Oven Roasting Tips
Oven roasting is an easy-on-the-cook method. It requires a shallow roasting pan with a rack, a meat thermometer and very little attention. This open pan (dry heat) cooking method is perfect for thicker tender cuts of beef.
WHICH CUTS?
Premium Beef Roasts, from the rib or short loin, are the most costly and are perfect for holidays, entertaining and other special occasions. They include ribeye rib and tenderloin roasts.

Family-Priced Beef Roasts, from the round and bottom sirloin, are leaner and more economical. They are better suited for family fare, casual gatherings
and the health-conscious.

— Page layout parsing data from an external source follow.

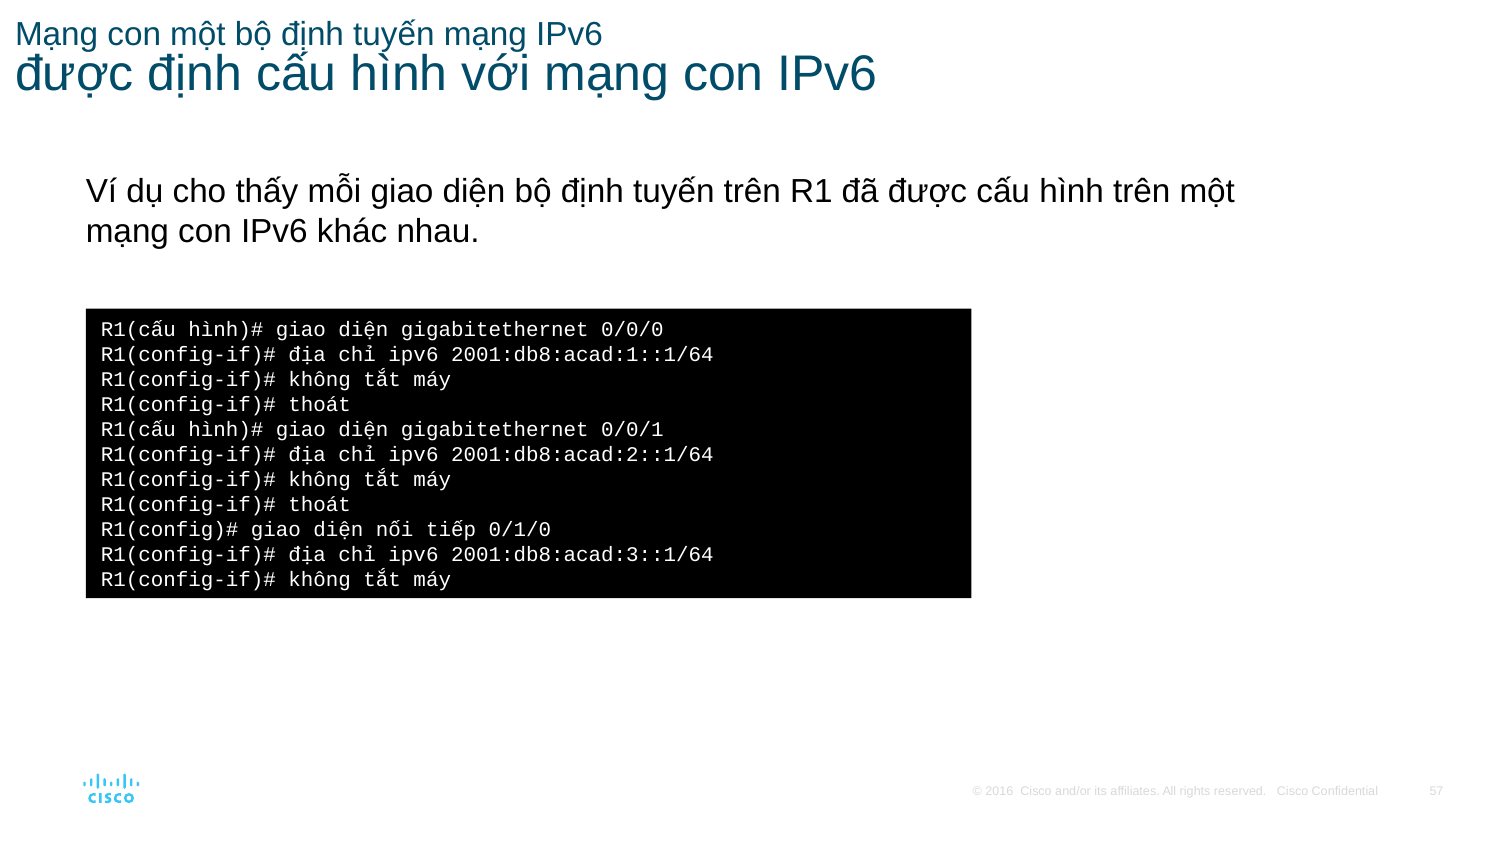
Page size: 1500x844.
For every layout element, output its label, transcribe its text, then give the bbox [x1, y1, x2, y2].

text_box R1(cấu hình)# giao diện gigabitethernet 0/0/0 R1(config-if)# địa chỉ ipv6 2001:db8:acad:1::1/64 R1(config-if)# không tắt máy R1(config-if)# thoát R1(cấu hình)# giao diện gigabitethernet 0/0/1 R1(config-if)# địa chỉ ipv6 2001:db8:acad:2::1/64 R1(config-if)# không tắt máy R1(config-if)# thoát R1(config)# giao diện nối tiếp 0/1/0 R1(config-if)# địa chỉ ipv6 2001:db8:acad:3::1/64 R1(config-if)# không tắt máy [85, 308, 972, 599]
list Ví dụ cho thấy mỗi giao diện bộ định tuyến trên R1 đã được cấu hình trên một mạng con IPv6 khác nhau. [70, 161, 1282, 282]
title Mạng con một bộ định tuyến mạng IPv6 được định cấu hình với mạng con IPv6 [0, 0, 1369, 121]
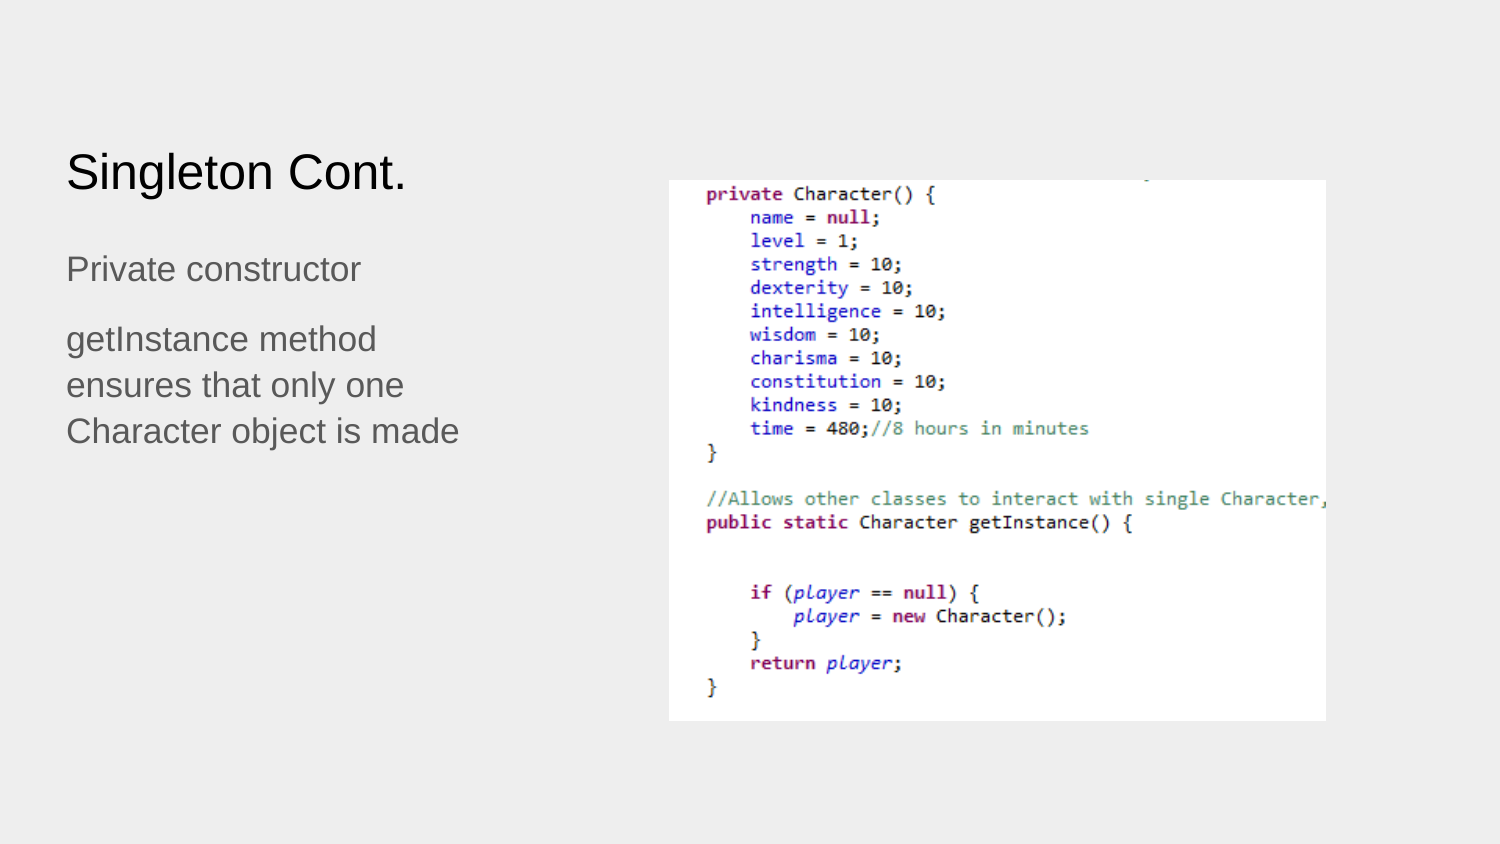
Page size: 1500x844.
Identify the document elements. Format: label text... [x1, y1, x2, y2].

title Singleton Cont. [51, 91, 512, 216]
list Private constructor getInstance method ensures that only one Character object is made [51, 227, 512, 750]
picture [669, 179, 1326, 722]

They include eye round, round tip, round sirloin tip center, bottom round rump and tri-tip roasts.
HOW MUCH TO BUY?
- Lean boneless beef roasts will yield 4 three-ounce servings of cooked, trimmed beef per pound.
- Beef ribeye roasts, which have more trimmable fat, will yield 3 three-ounce
servings of cooked, trimmed beef per pound.
- Bone-in beef rib roasts will yield 2-1/2 three-ounce servings of cooked, trimmed beef per pound.
FOR HOLIDAYS AND SPECIAL OCCASIONS:
- DON’T GET INTO A LAST-MINUTE BIND. Order the type and size beef roast you need from MiBek Farms ahead of time.
- ANTICIPATE HOLIDAY APPETITES. Plan on approximately 6 ounces of cooked, trimmed beef per person — double the standard everyday serving.
- BANISH NEEDLESS STRESS WHEN ENTERTAINING. Remember, boneless beef roasts are easiest to carve.
COOKING TIPS
GETTING READY:
- Preheat the oven. Use an oven thermometer to check that the temperature is correct.
- Season the roast before cooking with a flavorful herb rub applied to the surface, if desired.
- Place roast, fat side up, on a rack in a shallow open roasting pan. Beef rib roast does not require a rack; its curved bones serve as a natural rack.
- Do not add water and do not cover the pan.
- Insert an ovenproof meat thermometer so that the tip is centered in the thickest part of the roast, not resting in fat or touching bone.
COOKING THE ROAST:
- For juicy, tender, evenly cooked beef, most roasts are cooked at 325°F to 350°F. The exceptions are tenderloin and tri-tip roasts, which benefit from a hotter (425°F) oven.
- Cook roasts to at least medium rare (145°F) doneness, or if desired, medium (160°F) doneness.
- The most accurate way to determine doneness is with a thermometer. Cooking times provided in recipes are guides — useful for establishing a work plan and to help determine doneness.
- The internal temperature of a roast continues to rise after it is removed from the oven. Therefore, to achieve the desired doneness, remove the roast when the meat thermometer registers 5°F to 10°F below the desired doneness.
- Tent the roast loosely with aluminum foil. Let stand 15 to 20 minutes in a warm place to finish “cooking” and to allow the meat juices to firm up. The temperature will continue to rise 5°F to 10°F during standing.
THERMOMETER KNOW-HOW
- OVENPROOF MEAT THERMOMETER — This is the most convenient type for roasting. It is inserted at the start, and it remains in place throughout the cooking process.
- INSTANT-READ THERMOMETER — This is another accurate choice, but it is not ovenproof. It cannot be left in the roast during cooking. Use it to test the roast periodically, toward the end of the suggested roasting time.
- The instant-read thermometer registers the internal temperature in about 15 seconds. Its slim stem allows frequent testing without sacrificing flavorful meat juices. Check the stem for an indentation showing how deeply it must be inserted to get an accurate reading.
CARVING CUES
- Start with a sharp carving knife.
- Roasts become firmer, and easier to carve, when allowed to stand for 15 to 20 minutes.
- For uniform slices, hold the knife at the same angle for each cut.
- The more tender the roast, the thicker the slices may be. Beef tenderloin, rib and ribeye roasts can be cut 1/2 to 3/4 inch thick. Round and tri-tip roasts should be sliced no more than 1/4 inch thick.
- Carve tri-tip roasts across the grain.